Additionally, while the film may be a Mulligan showcase, she’s still surrounded by an exemplary supporting cast. Bo Burnham is terrific as Ryan, an eventual love interest for Cassie who may be her chance at a happier life. Meanwhile, Laverne Cox offers comic relief as Gail, the manager at a coffee shop Cassie works in. From genuine supporting players like Allison Brie and Jennifer Coolidge to one-scene wonders such as Molly Shannon, every actor brings their A-game.
With every character that Cassie interacts with on her pursuit of justice, the film attempts to cover every layer of the issue of sexual misconduct. From the “he said/she said” argument to the “she asked for it” copout, Cassie gets hit with almost every reason that people get away with such deviant behavior which only fuels her ongoing descent. Even if Promising Young Woman doesn’t say anything new regarding the aforementioned sexual assault issue, it still does an expert job at keeping the conversation going.
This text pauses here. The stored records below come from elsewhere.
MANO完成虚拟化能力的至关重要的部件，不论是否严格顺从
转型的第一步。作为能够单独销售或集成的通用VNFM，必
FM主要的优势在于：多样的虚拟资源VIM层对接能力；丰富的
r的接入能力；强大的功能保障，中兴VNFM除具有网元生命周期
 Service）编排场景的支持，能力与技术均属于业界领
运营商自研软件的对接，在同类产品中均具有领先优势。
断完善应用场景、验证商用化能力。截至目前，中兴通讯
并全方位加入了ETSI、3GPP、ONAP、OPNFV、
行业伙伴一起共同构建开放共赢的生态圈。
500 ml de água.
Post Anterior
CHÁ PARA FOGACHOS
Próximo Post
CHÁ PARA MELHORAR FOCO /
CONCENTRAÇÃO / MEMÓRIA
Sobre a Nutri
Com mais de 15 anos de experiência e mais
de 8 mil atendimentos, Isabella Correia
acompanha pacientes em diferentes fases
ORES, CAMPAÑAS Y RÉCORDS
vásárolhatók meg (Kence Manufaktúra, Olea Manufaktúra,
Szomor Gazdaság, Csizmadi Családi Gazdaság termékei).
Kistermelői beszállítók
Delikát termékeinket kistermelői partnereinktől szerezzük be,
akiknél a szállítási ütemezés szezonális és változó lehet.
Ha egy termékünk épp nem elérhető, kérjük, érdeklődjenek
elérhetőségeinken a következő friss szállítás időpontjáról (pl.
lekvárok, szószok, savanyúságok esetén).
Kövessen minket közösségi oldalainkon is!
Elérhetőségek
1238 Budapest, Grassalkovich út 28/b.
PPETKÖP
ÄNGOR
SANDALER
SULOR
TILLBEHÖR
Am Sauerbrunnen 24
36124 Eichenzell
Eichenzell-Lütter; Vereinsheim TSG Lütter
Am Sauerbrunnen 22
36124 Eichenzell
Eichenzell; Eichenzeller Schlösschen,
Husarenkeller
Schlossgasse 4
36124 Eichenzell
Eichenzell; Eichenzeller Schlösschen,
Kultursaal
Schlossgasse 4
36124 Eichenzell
It also features the structure of a comic book film with our main heroine living out her normal life during the day and going into avenger mode at night as she stalks a series of self-proclaimed “nice guys” who try taking advantage of her. But under its thrilling comic book avenger guise is a profound drama about the struggle to heal after a cataclysmic event. Promising Young Woman is indeed a promising debut from writer/director Emerald Fennell and features its leading lady in near career-best form.